#### PROVIDED DATA
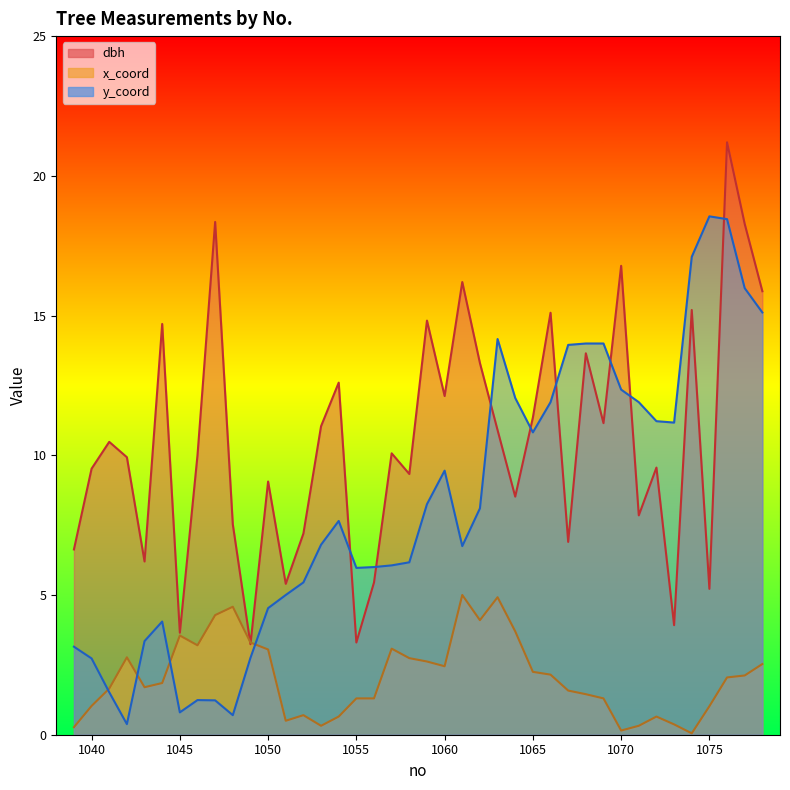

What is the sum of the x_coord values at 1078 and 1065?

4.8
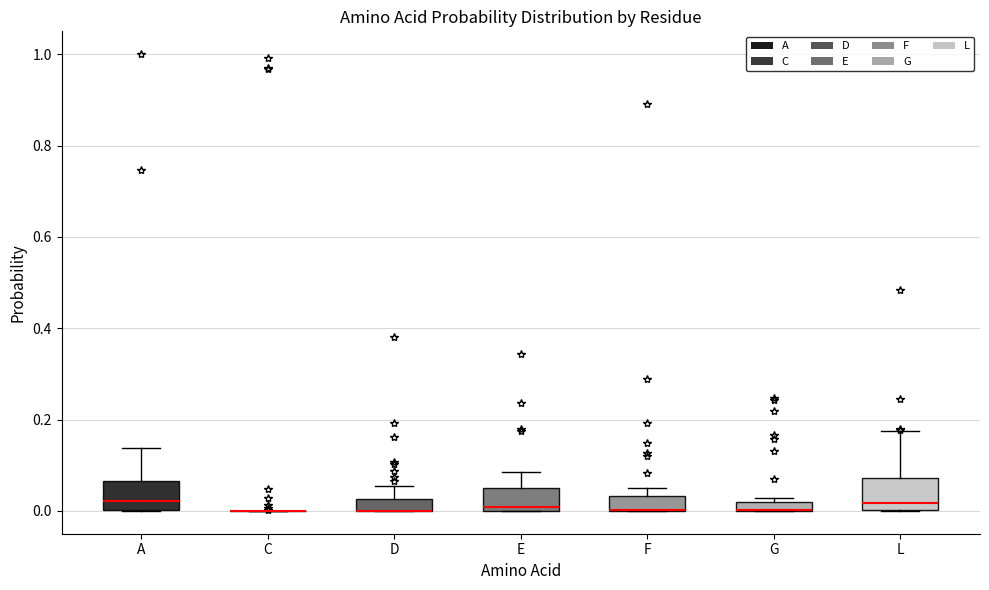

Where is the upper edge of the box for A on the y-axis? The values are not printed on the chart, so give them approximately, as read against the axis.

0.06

--

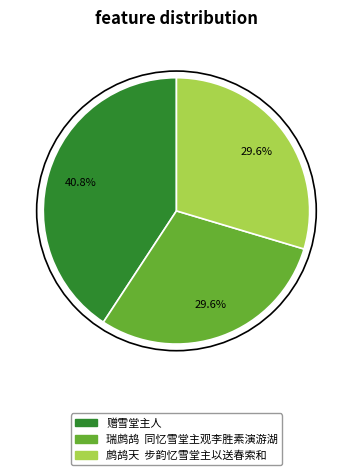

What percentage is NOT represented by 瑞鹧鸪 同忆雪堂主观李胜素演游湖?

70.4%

#### HOW TO COMPLETE THIS TASK
Copy the items from the line containing "What is the" through the line containing "Where is the", including both lines, and omit the pictures.

#### RESULT OF THIS TASK
What is the sum of the x_coord values at 1078 and 1065?

4.8

Where is the upper edge of the box for A on the y-axis? The values are not printed on the chart, so give them approximately, as read against the axis.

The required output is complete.